NPR

AstraZeneca's Rocky Rollout: The Woes Of The 'Vaccine Of The World'

Oxford-AstraZeneca promised its COVID-19 vaccine would be effective, cheap and available worldwide. Five months after its launch, the path forward has been anything but smooth.
From left: A New Delhi woman waits inside an observation room after a dose of the Covishield vaccine (the name used for the AstraZeneca product in India) on May 26. U.K. Prime Minister Boris Johnson leaves a London vaccination center after his first AstraZeneca dose on March 19. On March 9, Nairobi began vaccinating groups including health-care workers and older people with AstraZeneca.

From the get-go, the Oxford-AstraZeneca vaccine was different.

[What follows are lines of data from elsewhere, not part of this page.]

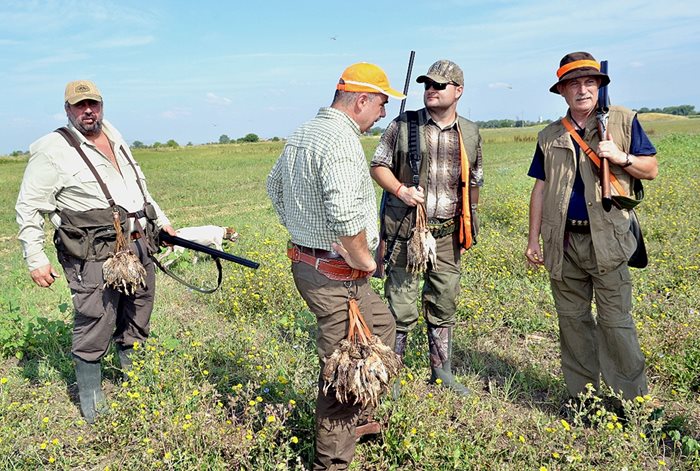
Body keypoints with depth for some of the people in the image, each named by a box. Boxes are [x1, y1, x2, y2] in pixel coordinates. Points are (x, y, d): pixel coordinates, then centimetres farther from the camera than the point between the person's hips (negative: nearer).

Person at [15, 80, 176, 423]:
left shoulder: (114, 138, 16)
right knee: (94, 332, -4)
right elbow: (29, 208, -6)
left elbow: (139, 185, 28)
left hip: (138, 245, 7)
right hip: (96, 256, -7)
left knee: (135, 325, 17)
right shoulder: (52, 150, -7)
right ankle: (93, 408, 14)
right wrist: (35, 259, -10)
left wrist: (160, 219, 27)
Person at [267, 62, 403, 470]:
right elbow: (345, 218, -34)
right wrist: (365, 262, -16)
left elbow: (275, 184, 24)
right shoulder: (342, 140, -22)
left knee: (382, 326, 25)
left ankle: (358, 415, 38)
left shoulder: (303, 134, 10)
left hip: (305, 258, 10)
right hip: (338, 276, -10)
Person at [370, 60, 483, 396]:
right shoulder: (403, 125, -1)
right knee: (401, 308, -1)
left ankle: (442, 372, 28)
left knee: (444, 305, 13)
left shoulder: (470, 134, 9)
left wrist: (468, 229, 15)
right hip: (406, 230, -3)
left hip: (448, 233, 4)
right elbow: (378, 165, 3)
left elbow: (474, 183, 17)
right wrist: (400, 190, -16)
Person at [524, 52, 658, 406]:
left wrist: (620, 157, -14)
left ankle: (632, 401, 13)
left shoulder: (623, 121, 5)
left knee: (615, 321, -3)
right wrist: (533, 239, 9)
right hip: (563, 243, 3)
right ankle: (582, 396, 23)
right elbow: (540, 189, 12)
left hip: (607, 240, -3)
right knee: (571, 320, 10)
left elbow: (651, 169, 7)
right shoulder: (550, 137, 12)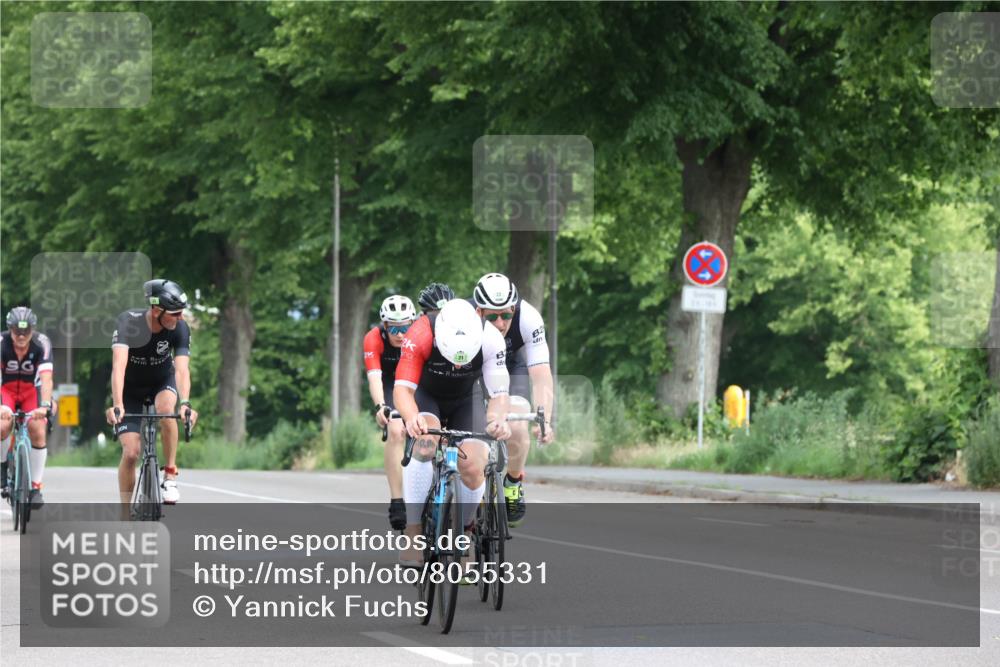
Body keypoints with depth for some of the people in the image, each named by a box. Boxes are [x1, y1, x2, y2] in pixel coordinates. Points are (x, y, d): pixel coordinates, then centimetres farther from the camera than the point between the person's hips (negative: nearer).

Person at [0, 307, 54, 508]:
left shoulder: (41, 343, -25)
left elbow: (46, 377, -35)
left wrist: (45, 406, -50)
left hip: (31, 390, 1)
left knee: (38, 431, -21)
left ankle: (36, 487, -9)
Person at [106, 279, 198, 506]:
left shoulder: (180, 329, -25)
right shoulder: (129, 322, -31)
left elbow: (181, 369, -36)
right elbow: (119, 365, -42)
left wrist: (185, 403, -54)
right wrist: (117, 405, -56)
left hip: (162, 381, 1)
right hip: (130, 388, -1)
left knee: (165, 408, -34)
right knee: (131, 452, -13)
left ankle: (170, 476, -20)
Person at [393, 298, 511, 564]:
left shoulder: (490, 340, -31)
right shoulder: (420, 336, -36)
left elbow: (498, 394, -26)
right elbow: (402, 389, -38)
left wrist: (498, 420, -48)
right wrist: (411, 418, -60)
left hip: (466, 400, 2)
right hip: (426, 395, -2)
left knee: (472, 468, -18)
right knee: (424, 444, -32)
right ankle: (413, 531, -26)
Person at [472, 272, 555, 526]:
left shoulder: (528, 318, -35)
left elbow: (541, 375, -37)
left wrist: (544, 420, -51)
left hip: (512, 365, 0)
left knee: (516, 428, -22)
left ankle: (514, 483, 5)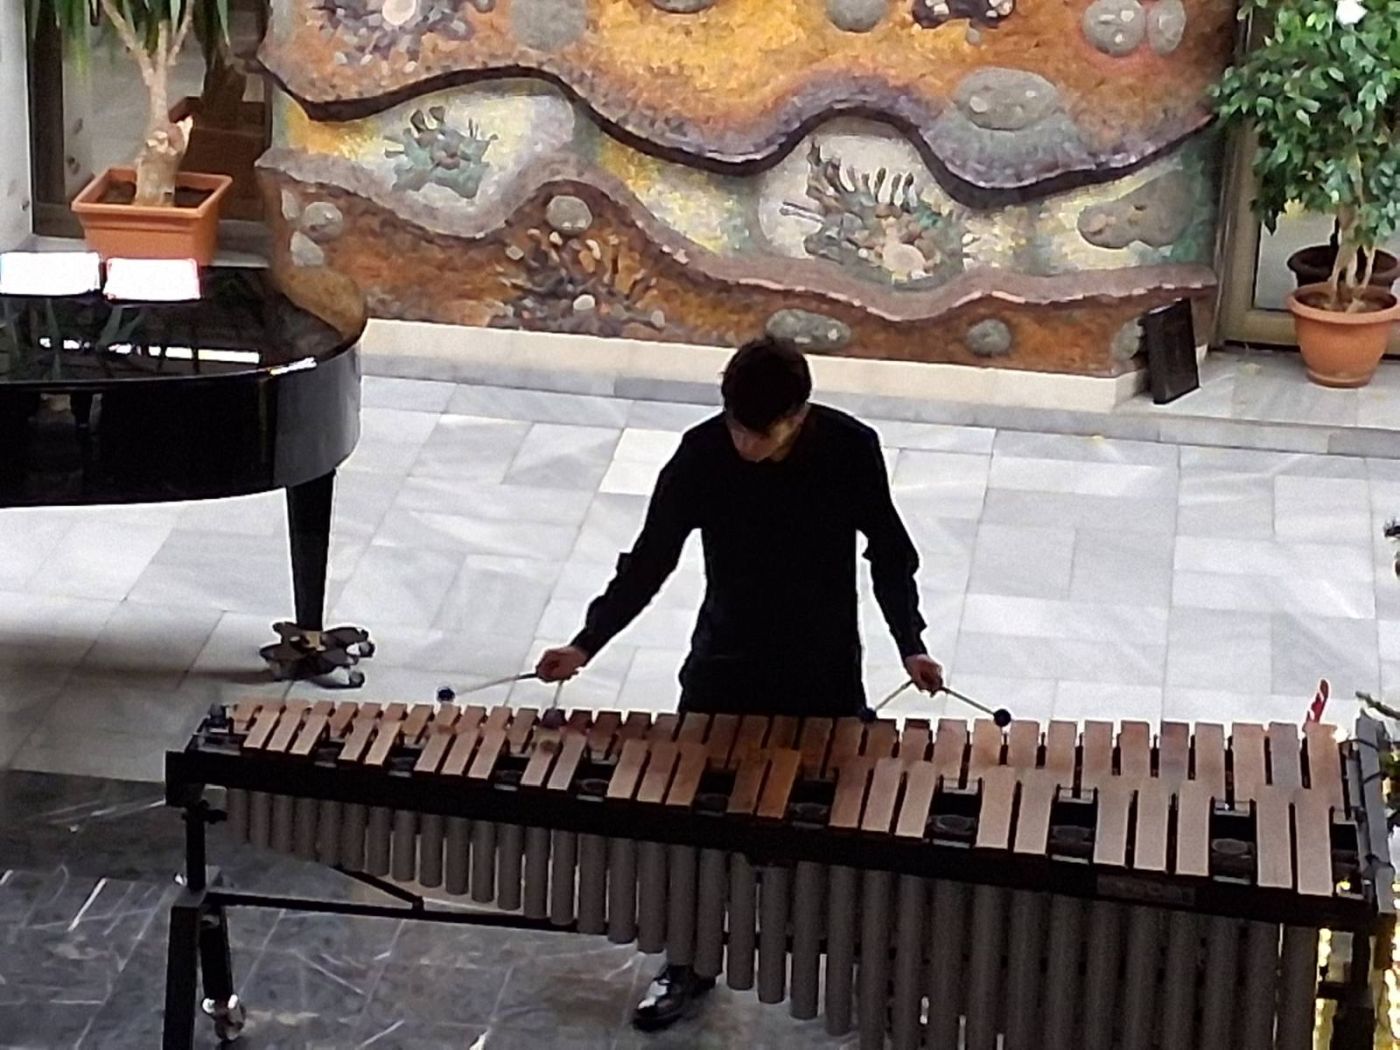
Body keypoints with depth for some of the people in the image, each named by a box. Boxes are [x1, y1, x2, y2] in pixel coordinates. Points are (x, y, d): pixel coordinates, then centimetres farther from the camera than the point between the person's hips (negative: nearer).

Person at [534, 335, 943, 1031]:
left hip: (825, 672, -1)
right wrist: (587, 642, -14)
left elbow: (889, 553, -2)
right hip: (724, 667, 1)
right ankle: (688, 962, 30)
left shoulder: (851, 450, -18)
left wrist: (910, 644, -5)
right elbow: (650, 559, -8)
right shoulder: (702, 455, -18)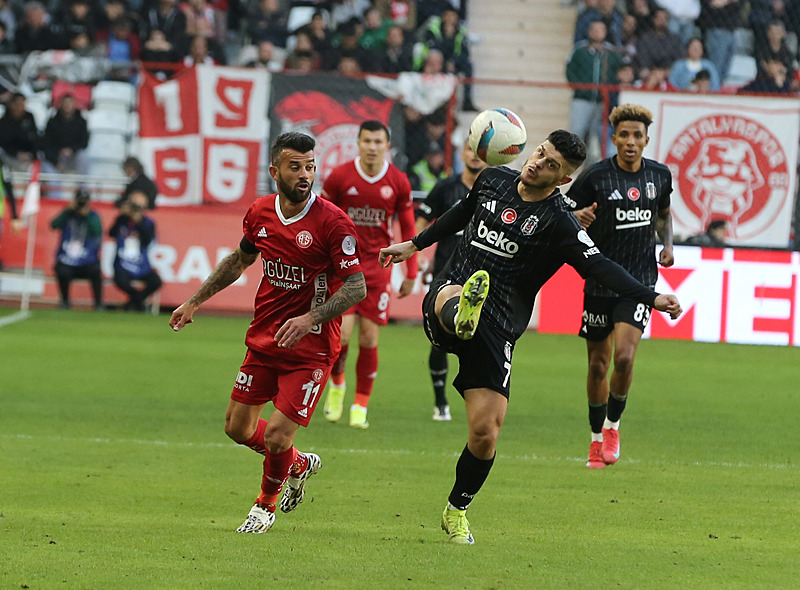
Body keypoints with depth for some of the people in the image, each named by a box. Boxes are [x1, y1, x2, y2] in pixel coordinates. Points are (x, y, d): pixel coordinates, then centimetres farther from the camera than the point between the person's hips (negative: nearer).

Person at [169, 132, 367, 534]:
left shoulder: (332, 222, -17)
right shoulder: (260, 214, 1)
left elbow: (356, 287, -17)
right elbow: (241, 259, 21)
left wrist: (311, 318, -30)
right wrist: (195, 301, 23)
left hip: (310, 348, -6)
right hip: (263, 341, 6)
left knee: (277, 438, -10)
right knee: (238, 428, 10)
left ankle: (267, 502, 21)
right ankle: (299, 465, 39)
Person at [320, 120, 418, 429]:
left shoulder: (398, 182, -1)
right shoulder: (339, 177, -5)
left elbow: (408, 228, 8)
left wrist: (411, 274, 7)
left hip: (377, 266, 1)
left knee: (369, 338, -3)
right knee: (341, 333, -12)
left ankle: (360, 406, 9)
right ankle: (336, 385, 19)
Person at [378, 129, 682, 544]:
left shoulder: (558, 222, -6)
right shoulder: (494, 181, 9)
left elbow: (598, 266, -14)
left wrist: (652, 298, -26)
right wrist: (415, 245, 37)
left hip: (497, 331, -2)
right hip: (447, 301, 2)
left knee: (485, 432, -5)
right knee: (453, 298, -37)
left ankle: (457, 511, 17)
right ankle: (462, 316, -75)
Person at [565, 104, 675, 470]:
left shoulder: (659, 176, 2)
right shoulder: (595, 177, -9)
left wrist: (667, 244, 5)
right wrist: (578, 218, -27)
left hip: (639, 281, 1)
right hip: (600, 281, -1)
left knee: (624, 357, -17)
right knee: (598, 364, 6)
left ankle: (613, 426, 6)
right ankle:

It was a not-for-profit collaboration between top academic researchers in the U.K. and a major pharmaceutical company. It wasn't developed by a government to be used exclusively for the people or the political whims of one nation. The company billed it as the "vaccine for the world," costing 10 times less than some of its rivals — and licensed it to other manufacturers around the globe to amplify its production. And it was going to be the backbone of the international vaccine, making it the primary vaccine for low- and middle-income countries. AstraZeneca company had the ambitious goal to get 2 billion doses into people's arms this year.